• **Stated problem**: Arrange the records as a two-column CSV with the columns "query" and "response", one row per record, starting at the line with "On Thursday, one" and going through the end of the records. Quote each field, replace line breaks with spaces, and leave out the pictures.

• **Source records**:
▼
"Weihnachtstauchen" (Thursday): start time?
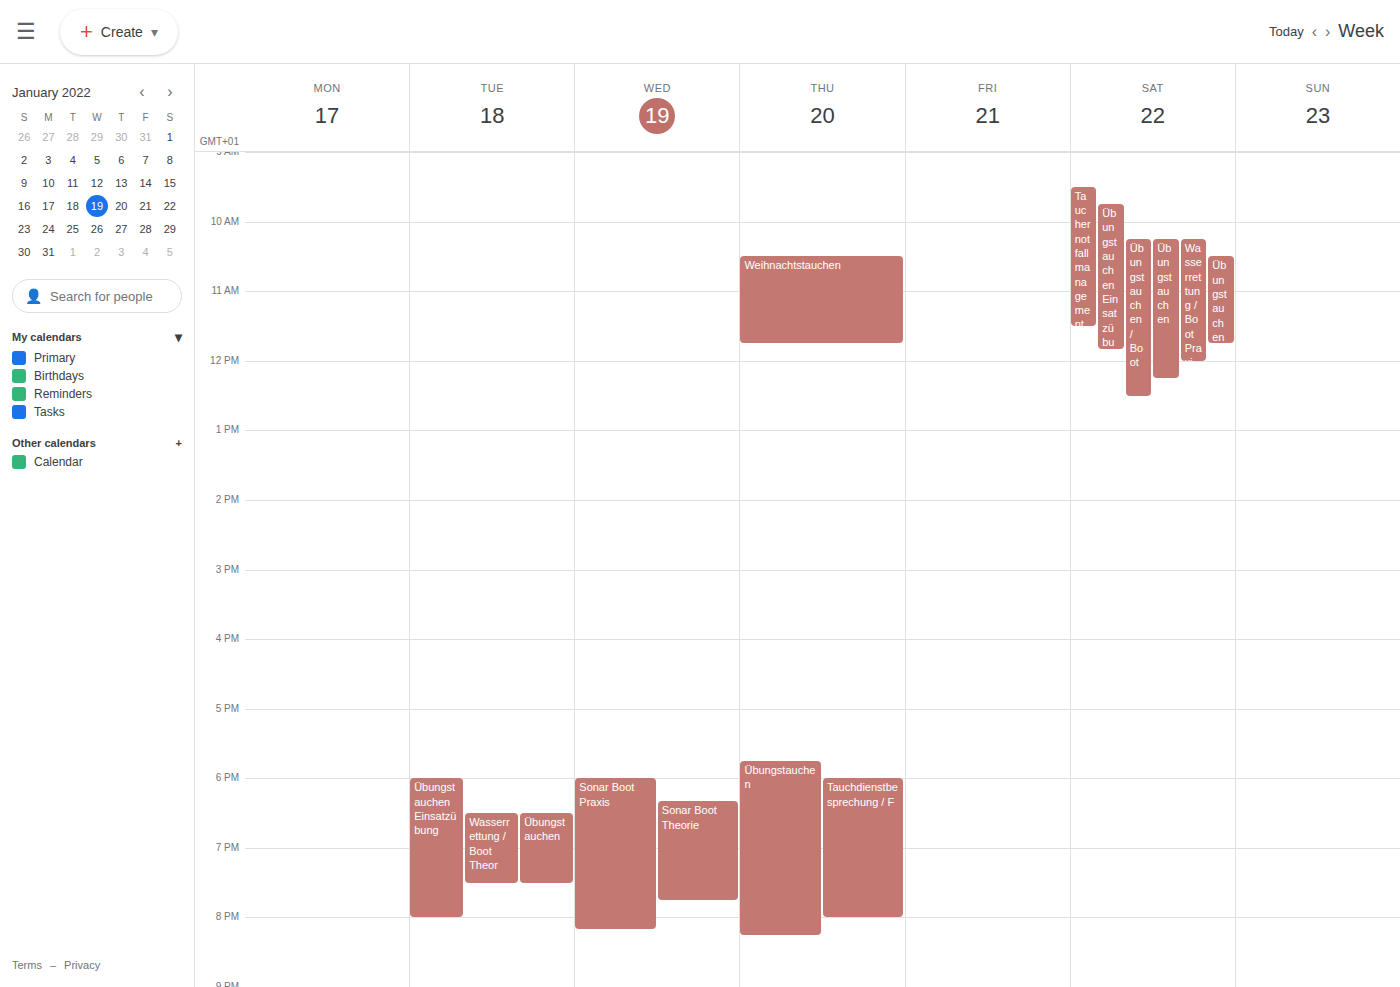
10:30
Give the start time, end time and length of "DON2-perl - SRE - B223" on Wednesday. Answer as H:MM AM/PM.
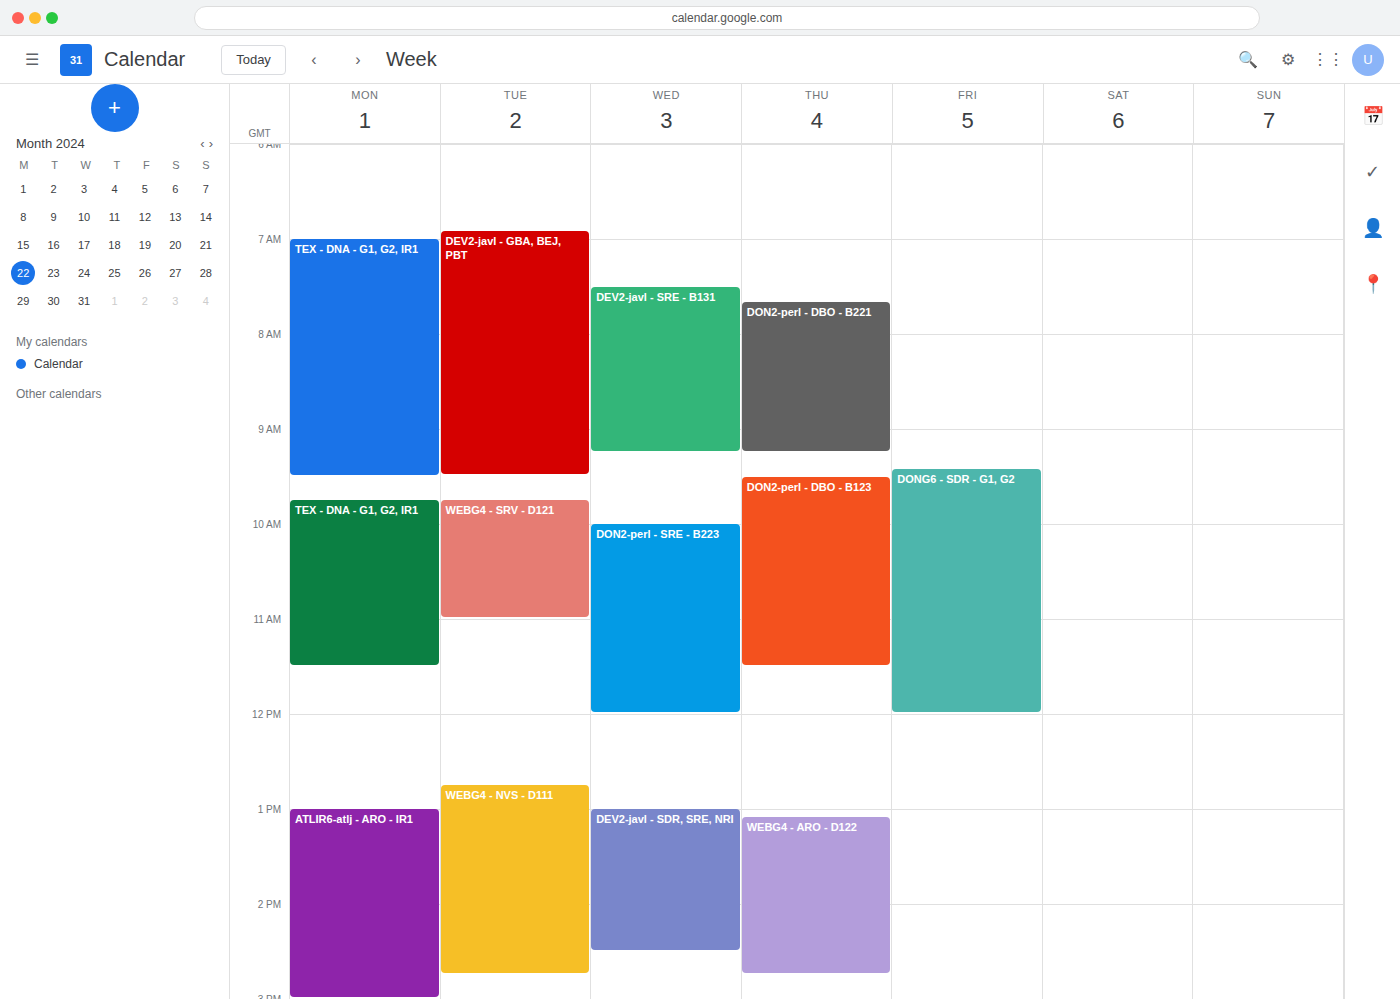
10:00 AM to 12:00 PM, 2 hours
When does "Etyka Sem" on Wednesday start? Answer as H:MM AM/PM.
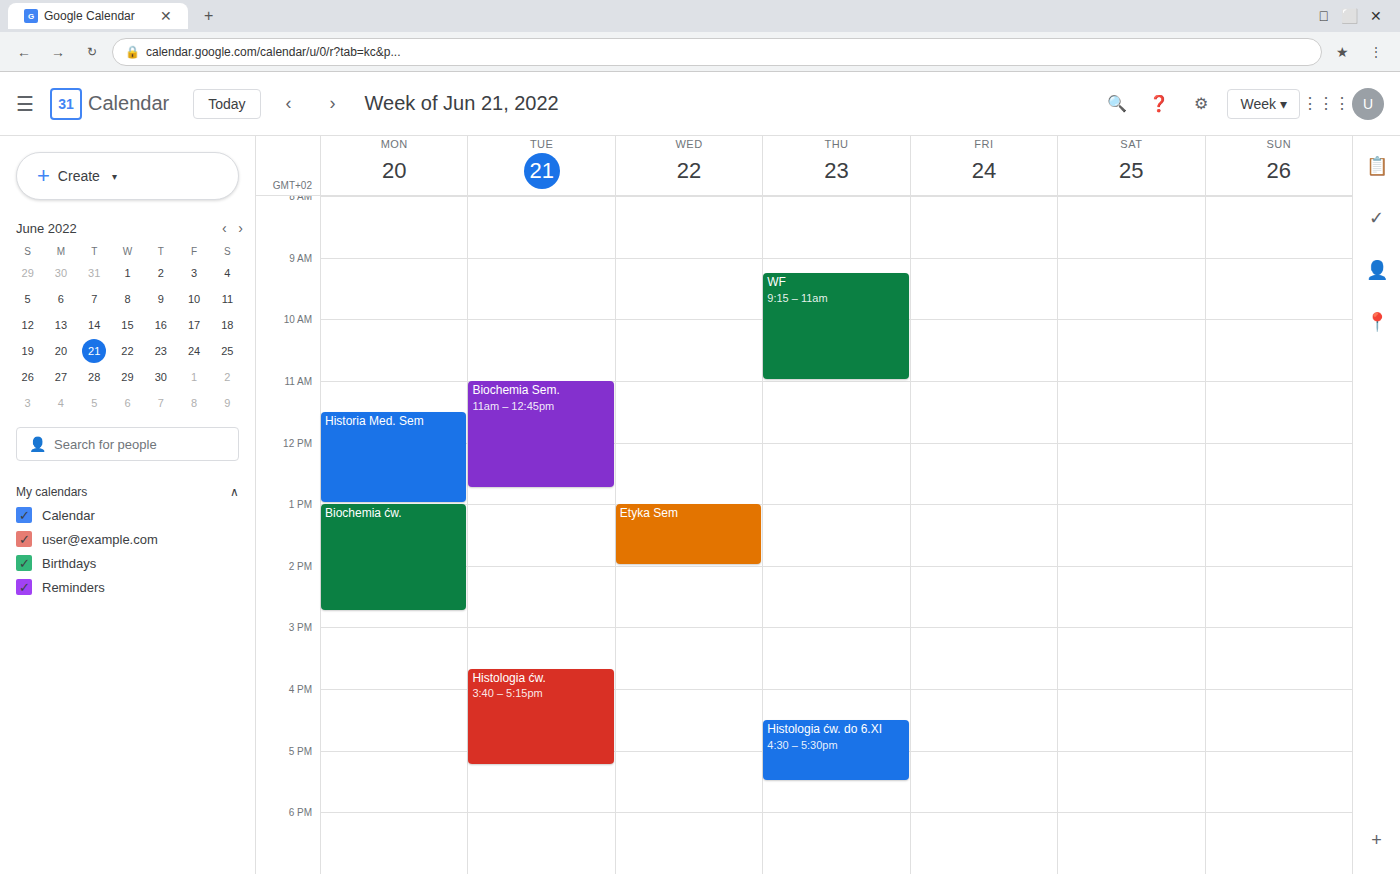
1:00 PM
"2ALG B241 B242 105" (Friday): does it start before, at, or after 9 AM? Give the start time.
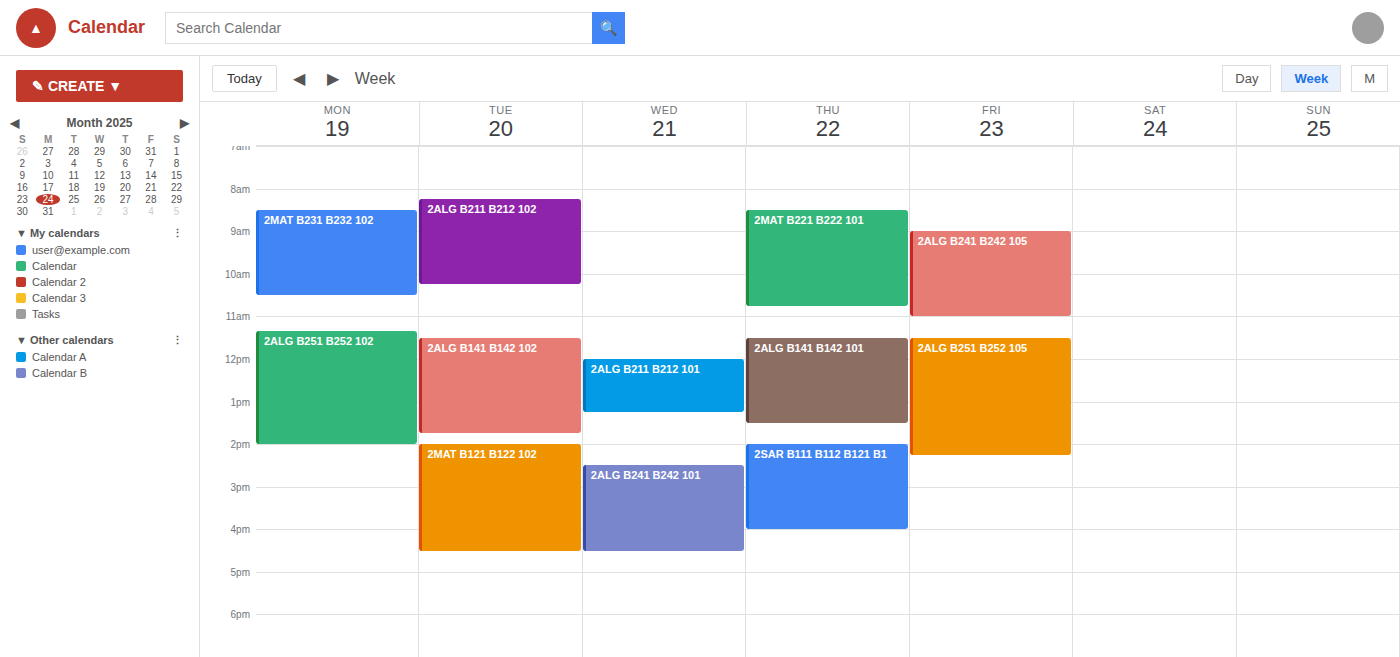
9:00 AM -- exactly at 9 AM, on the 9 AM line.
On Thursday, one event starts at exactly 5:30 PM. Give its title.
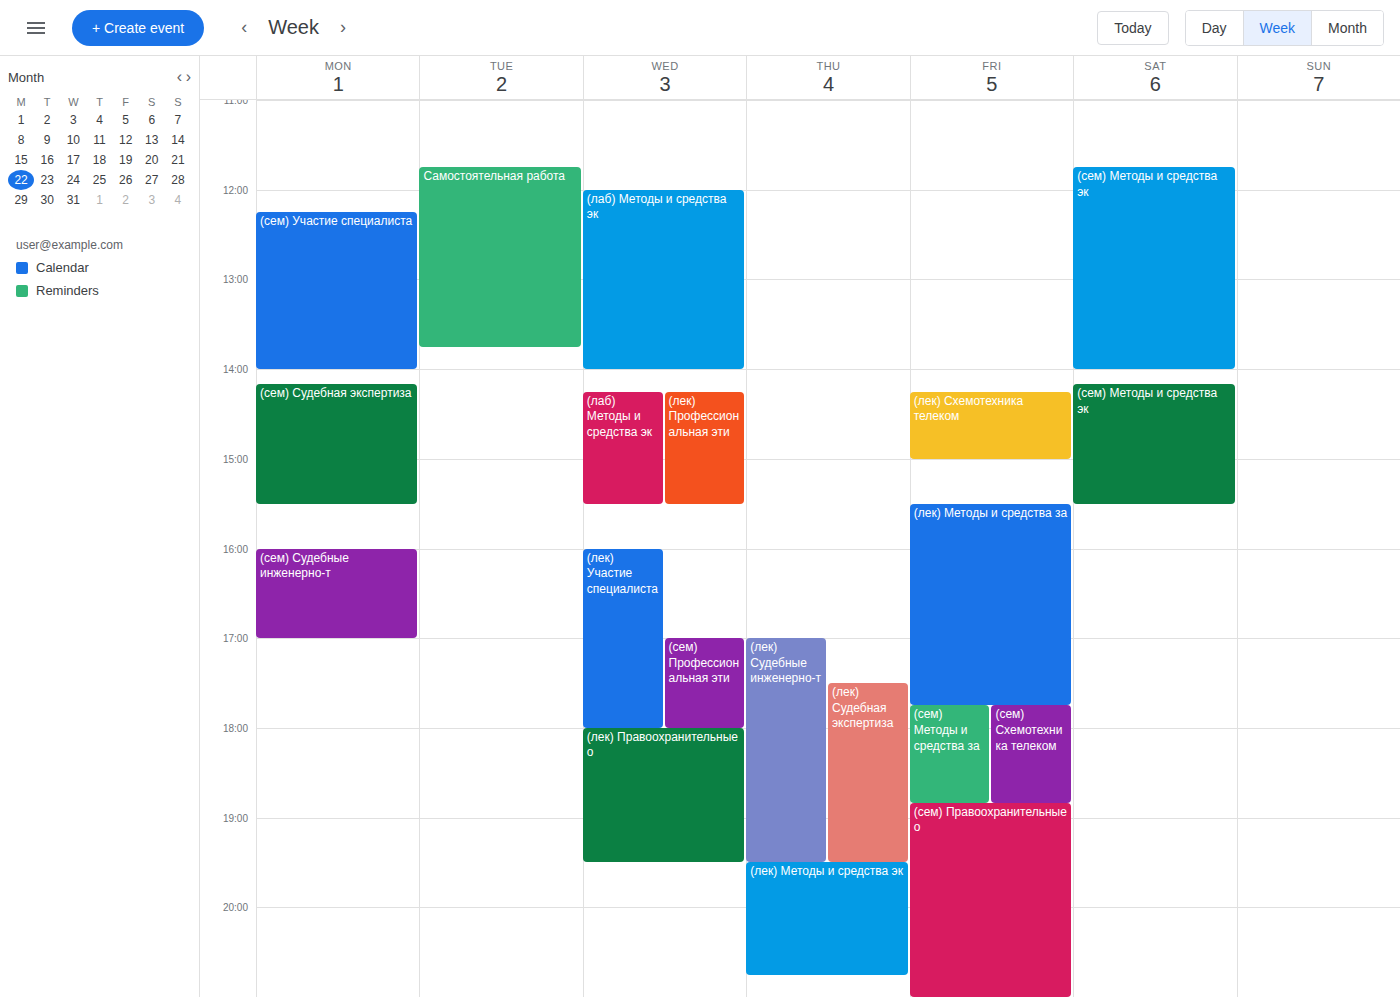
"(лек) Судебная экспертиза"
▲
• **Task result**:
query,response
"On Thursday, one event starts at exactly 5:30 PM. Give its title.","""(лек) Судебная экспертиза"""